Lors du procès de Hobby Lobby, la Cour a cité l’affaire Thomas datant de 1982 en objection consciencieuse. Thomas, un témoin de Jéhovah, voulait travailler dans une fonderie qui coulait du métal pour fabriquer des chars d’assaut. Mais il refusa d’aller plus loin que la fabrication des tourelles des chars. Il était difficile de voir a priori la différence, mais la Cour Suprême a refusé de s’abaisser à de tels ergotements. Peu importait, selon les juges, que la ligne soit « logique, cohérente ou compréhensible pour d’autres pour revendiquer la protection du Premier Amendement. »

Avec un tel raisonnement en place, il est difficile de savoir sur quoi se baser pour défier les « croyances sincères » de ceux qui étaient convaincus que les veuves devaient être brûlées sur le bûché funéraire de leur mari. Ou plus récemment : sur quelle base pouvons-nous ergoter avec ces gens qui « croient sincèrement » qu’un bébé encore dans le ventre de sa mère n’est pas déjà un « être humain » ? Les juges, dans le passé, ont refusé d’accepter de telles revendications de croyance lorsqu’il s’agissait d’homicide. Ce que je crains, c’est que, lorsqu’il s’agira des Green et des chrétiens, les juges vont redécouvrir ce terrain qui leur a été familier.

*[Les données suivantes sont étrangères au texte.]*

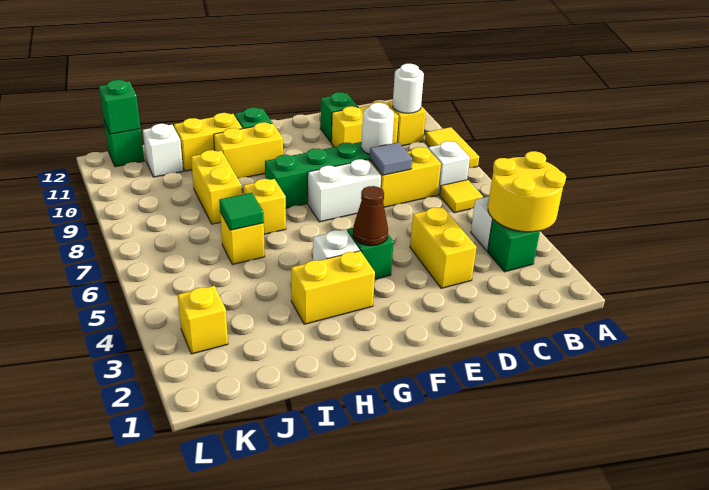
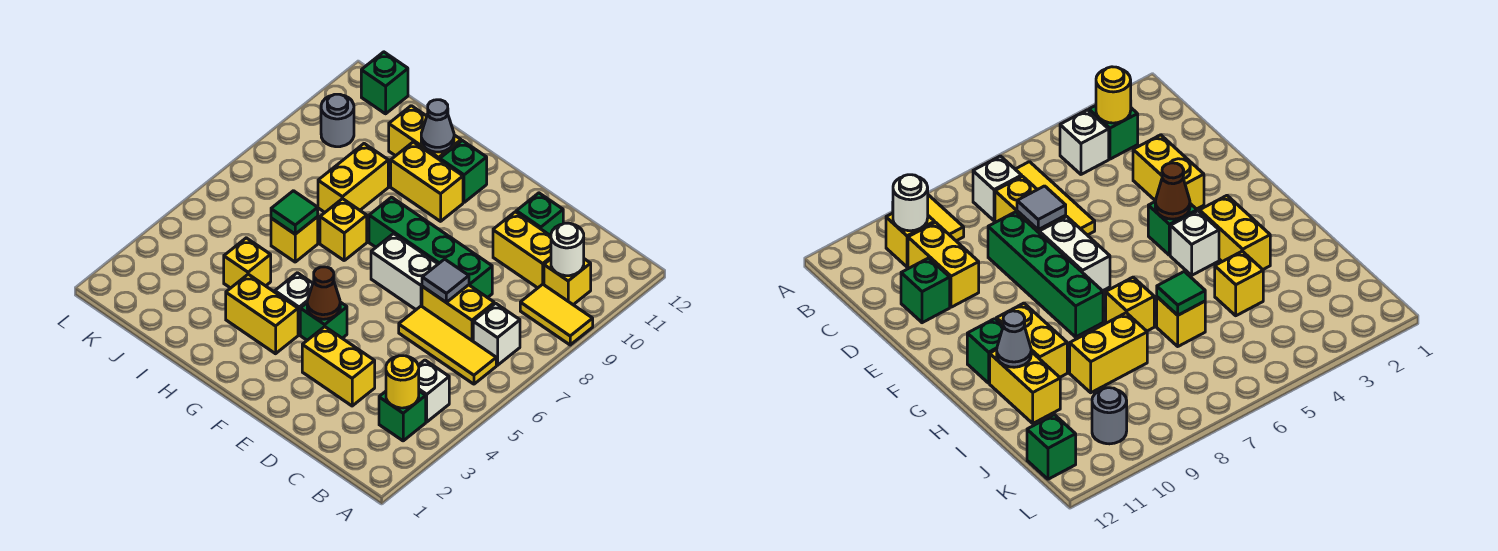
yellow round brick A3:B4 level 2 -> yellow round brick B3 level 2
yellow tile A8:A9 level 1 -> yellow tile A9:B9 level 1
yellow tile B6 level 1 -> yellow tile B6:D6 level 1
yellow brick D3:D4 level 1 -> yellow brick D3:E3 level 1
white round brick D8 level 2 -> none
none -> grey cone H11 level 2
white brick J11 level 1 -> none
yellow brick K3 level 1 -> yellow brick I4 level 1
none -> grey round brick K10 level 1
green brick K12 level 2 -> none

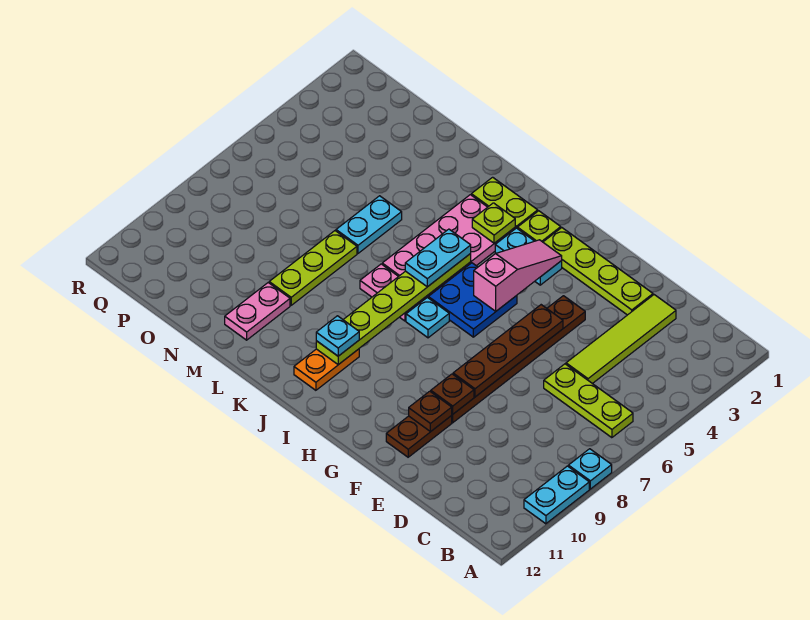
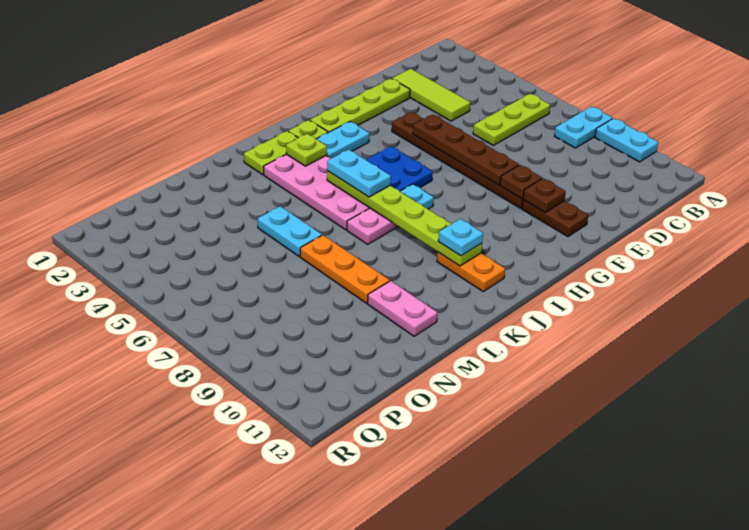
cyan plate A8 level 1 -> cyan plate A8:B8 level 1
lime tile D2:D5 level 1 -> lime tile D2:D4 level 1
pink slope H3:H5 level 2 top 5 -> none
lime plate M7:M9 level 1 -> orange plate M7:M9 level 1

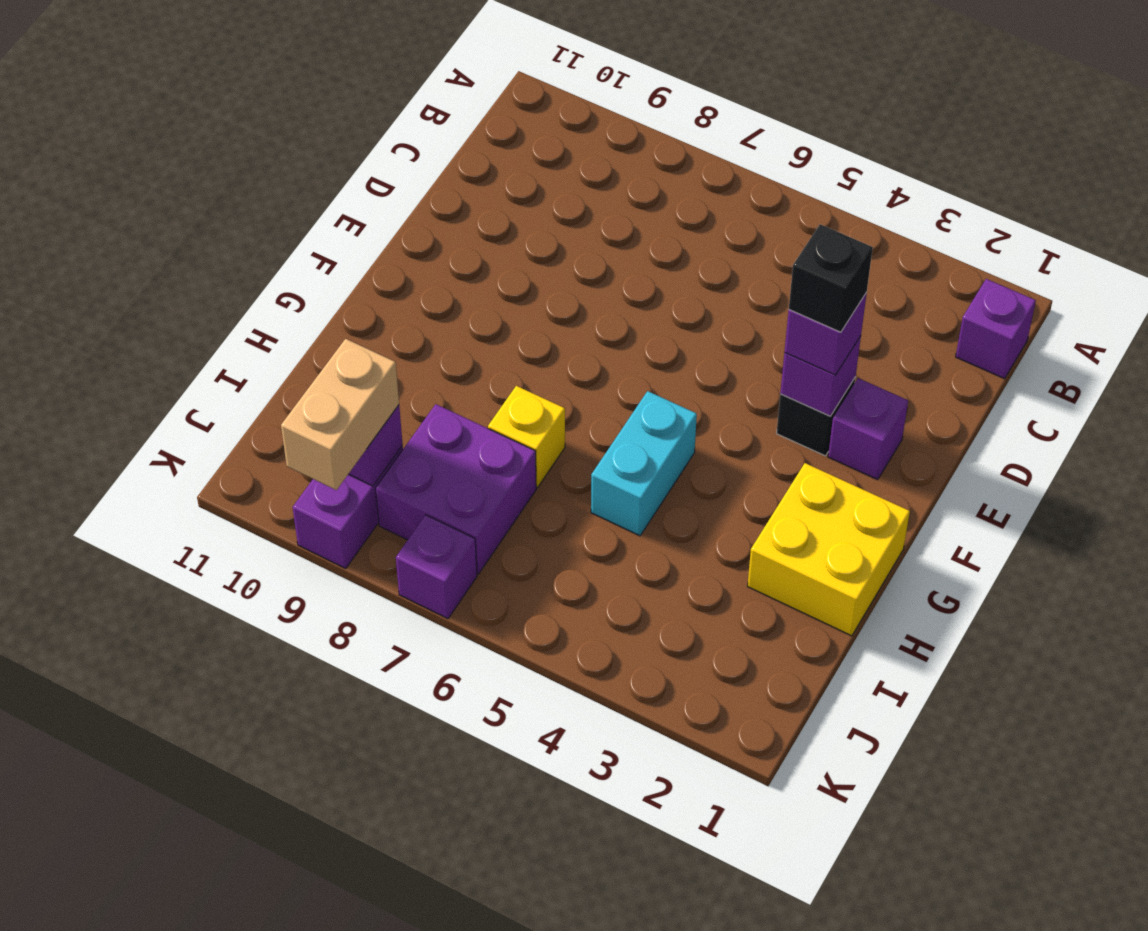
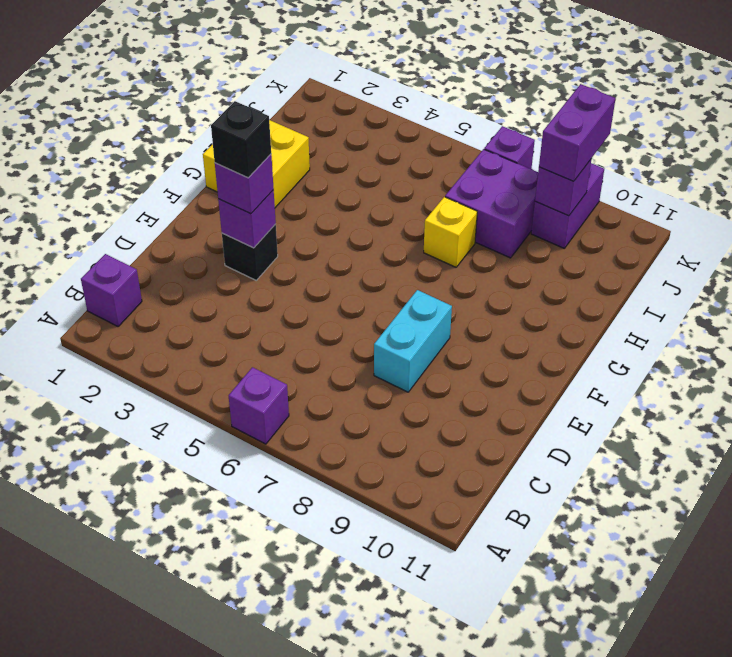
purple brick E2 level 1 -> purple brick A6 level 1
cyan brick G5:H5 level 1 -> cyan brick D8:E8 level 1
tan brick J9:K9 level 3 -> purple brick J9:K9 level 3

Nos amis qui se battent pour leur liberté se sentent obligés d’argumenter avec les termes de « sincères croyances » parce que ce sont les termes que la Cour a utilisés et que les juges ont reconnus. Les Green sont une famille aimante et généreuse qui mérite de l’emporter. Mais il est nécessaire qu’il y ait une autre façon de bâtir une argumentation dans les cours de justice, et c’est la tâche qui nous attend.

Source : http://www.thecatholicthing.org/columns/2013/hobby-lobby-a-victory-so-far.html


Hardley Arkes est Professeur de Jurisprudence au Amherst College. Son ouvrage le plus récent s’intitule Constitutional Illusions & Anchoring Truths : The Touchstone of the Natural Law. Le deuxième volume de ses conférences audio du cycle The Modern Scholar, First Principles and Natural Law, est désormais disponible pour le téléchargement.